MBA: Mortgage Origination Volume in 2019 ‘Best Since 2007’


Due to low mortgage rates and a subsequent surge in refinances, mortgage origination volume is expected to reach $2.06 trillion this year, the best since 2007, according to the Mortgage Bankers Association’s most recent economic forecast.

However, total origination volume is forecast to decrease to around $1.89 trillion in 2020 and to around $1.74 trillion in 2021.

Purchase volume is forecast to increase 1.6% to $1.29 trillion in 2020, however, refinance volume is expected to fall by 24.5% to $599 billion, according to the report.

Mike Fratantoni, chief economist and senior vice president for research and industry technology for the MBA, says geopolitical uncertainty and a slowdown in the global economy combined to be the driving force behind this year’s increased financial market volatility and drop in interest rates.

Fratantoni says he expects these headwinds to continue, which will lead to slower economic growth in the U.S. next year.

“Interest rates will, on average, remain lower for longer given the somewhat cloudy economic outlook,” Fratantoni says in a statement. “These lower rates will in turn support both purchase and refinance origination volume in 2020.

“Lower-than-expected mortgage rates gave the refinance market a significant boost this year, resulting in it being the strongest year of volume since 2016,” Fratantoni says. “Given the capacity constraints in the industry, some of this refinance activity will spill into the first half of next year.”

After multiple years of home-price growth far outpacing wage gains, several markets in 2019 saw a slight slowdown in price appreciation.

Fratantoni says he expects to see further deceleration of home price appreciation in the next few years, as additional housing supply comes on the market.

“Moderating price growth is healthy, as it allows household incomes to catch up with home values,” he says. “This improvement in affordability will lead to more home sales – especially given the rise in household formation and growing demand from first-time homebuyers.”

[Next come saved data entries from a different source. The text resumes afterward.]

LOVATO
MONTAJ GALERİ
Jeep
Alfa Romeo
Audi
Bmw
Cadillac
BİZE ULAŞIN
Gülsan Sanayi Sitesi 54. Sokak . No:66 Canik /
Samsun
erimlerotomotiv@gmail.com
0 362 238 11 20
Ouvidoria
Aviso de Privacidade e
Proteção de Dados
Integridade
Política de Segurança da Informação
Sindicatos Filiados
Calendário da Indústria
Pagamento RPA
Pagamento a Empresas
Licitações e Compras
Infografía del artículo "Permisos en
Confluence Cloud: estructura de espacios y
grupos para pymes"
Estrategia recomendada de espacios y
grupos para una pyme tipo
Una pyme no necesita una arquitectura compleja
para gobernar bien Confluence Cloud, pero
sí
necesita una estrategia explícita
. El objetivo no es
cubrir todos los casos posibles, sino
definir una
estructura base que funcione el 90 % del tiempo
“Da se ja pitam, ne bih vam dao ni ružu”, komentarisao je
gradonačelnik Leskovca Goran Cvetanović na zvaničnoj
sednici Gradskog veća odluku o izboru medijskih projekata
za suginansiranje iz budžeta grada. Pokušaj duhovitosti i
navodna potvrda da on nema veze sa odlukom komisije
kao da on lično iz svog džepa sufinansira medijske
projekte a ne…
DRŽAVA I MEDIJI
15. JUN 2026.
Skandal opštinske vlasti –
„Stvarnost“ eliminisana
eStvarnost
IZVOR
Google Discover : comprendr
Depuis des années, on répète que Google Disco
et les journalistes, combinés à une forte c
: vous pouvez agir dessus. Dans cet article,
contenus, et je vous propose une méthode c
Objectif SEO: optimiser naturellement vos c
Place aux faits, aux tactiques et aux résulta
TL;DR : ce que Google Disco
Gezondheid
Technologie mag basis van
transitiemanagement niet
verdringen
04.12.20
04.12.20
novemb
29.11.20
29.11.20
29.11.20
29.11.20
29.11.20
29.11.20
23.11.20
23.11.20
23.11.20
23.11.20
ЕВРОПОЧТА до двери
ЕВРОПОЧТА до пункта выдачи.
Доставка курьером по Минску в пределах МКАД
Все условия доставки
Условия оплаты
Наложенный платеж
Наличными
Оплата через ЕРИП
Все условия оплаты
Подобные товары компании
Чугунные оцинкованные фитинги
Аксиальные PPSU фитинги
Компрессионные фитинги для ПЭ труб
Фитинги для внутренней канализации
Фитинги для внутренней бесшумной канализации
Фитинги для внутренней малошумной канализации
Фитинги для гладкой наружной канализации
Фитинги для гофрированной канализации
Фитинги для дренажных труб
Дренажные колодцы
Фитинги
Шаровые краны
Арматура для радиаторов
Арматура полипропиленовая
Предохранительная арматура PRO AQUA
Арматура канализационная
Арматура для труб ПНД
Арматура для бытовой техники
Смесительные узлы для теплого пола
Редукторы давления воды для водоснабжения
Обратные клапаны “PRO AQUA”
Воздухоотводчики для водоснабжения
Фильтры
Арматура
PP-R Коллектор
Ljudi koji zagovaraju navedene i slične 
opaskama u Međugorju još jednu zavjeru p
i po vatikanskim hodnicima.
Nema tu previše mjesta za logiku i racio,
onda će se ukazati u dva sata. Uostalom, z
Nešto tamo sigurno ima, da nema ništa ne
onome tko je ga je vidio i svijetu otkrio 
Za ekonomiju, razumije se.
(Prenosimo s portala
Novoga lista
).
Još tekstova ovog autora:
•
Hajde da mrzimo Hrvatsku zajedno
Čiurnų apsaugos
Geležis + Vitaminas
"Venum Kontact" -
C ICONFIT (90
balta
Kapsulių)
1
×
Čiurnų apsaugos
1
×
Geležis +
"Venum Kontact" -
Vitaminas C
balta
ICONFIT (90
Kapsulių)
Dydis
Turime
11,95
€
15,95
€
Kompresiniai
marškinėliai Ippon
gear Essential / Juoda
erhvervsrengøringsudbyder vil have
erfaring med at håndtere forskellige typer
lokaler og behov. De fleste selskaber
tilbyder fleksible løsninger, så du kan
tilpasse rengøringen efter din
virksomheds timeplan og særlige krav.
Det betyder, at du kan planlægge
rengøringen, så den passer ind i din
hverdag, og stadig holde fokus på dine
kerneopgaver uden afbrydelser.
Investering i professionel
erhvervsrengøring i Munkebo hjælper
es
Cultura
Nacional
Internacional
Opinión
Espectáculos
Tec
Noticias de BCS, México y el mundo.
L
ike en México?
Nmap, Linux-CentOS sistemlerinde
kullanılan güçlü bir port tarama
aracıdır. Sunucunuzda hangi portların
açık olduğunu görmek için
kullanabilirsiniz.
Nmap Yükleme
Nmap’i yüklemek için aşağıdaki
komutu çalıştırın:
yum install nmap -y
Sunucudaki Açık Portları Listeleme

For the mortgage industry, Fratantoni believes that if refinance volume does wane, as he expects in the second half of 2020, the margin pressures many mortgage companies faced in 2018 may reappear.

“The industry continues to be challenged by elevated costs, and as we saw in 2018, the mortgage market is quite competitive,” he says. “Revenues fall when lenders are chasing fewer loans.”

On the monetary policy front, Fratantoni expects the Federal Reserve will cut rates one more time before the end of the year, and then hold at that level until the economy resumes growth at a faster pace.

He anticipates that the 10-year Treasury rate will increase gradually to around 1.9% next year, which will cause the 30-year to rise to around 4%.

“The health of the labor market plays a significant role in the outlook for housing,” Fratantoni says. “Although job growth is expected to slow, along with the economy, overall market conditions look decent next year. Low mortgage rates and millennial buyer demand will be the primary reasons for a slight increase in purchase activity in 2020.”

The MBA forecasts that existing-home sales will reach an annual pace of 5.415 million in 2019, however, that is anticipated to increase to 5.556 million in 2020 and to 5.699 million in 2021.

Housing starts are forecast to reach an annual pace of 1.263 million in 2019, then increase to 1.301 million in 2020 and to 1.339 million in 2021.

The refinance share of total mortgage origination volume is expected to average around 38% in 2019, but fall to 32% in 2020, and to 25% in 2021.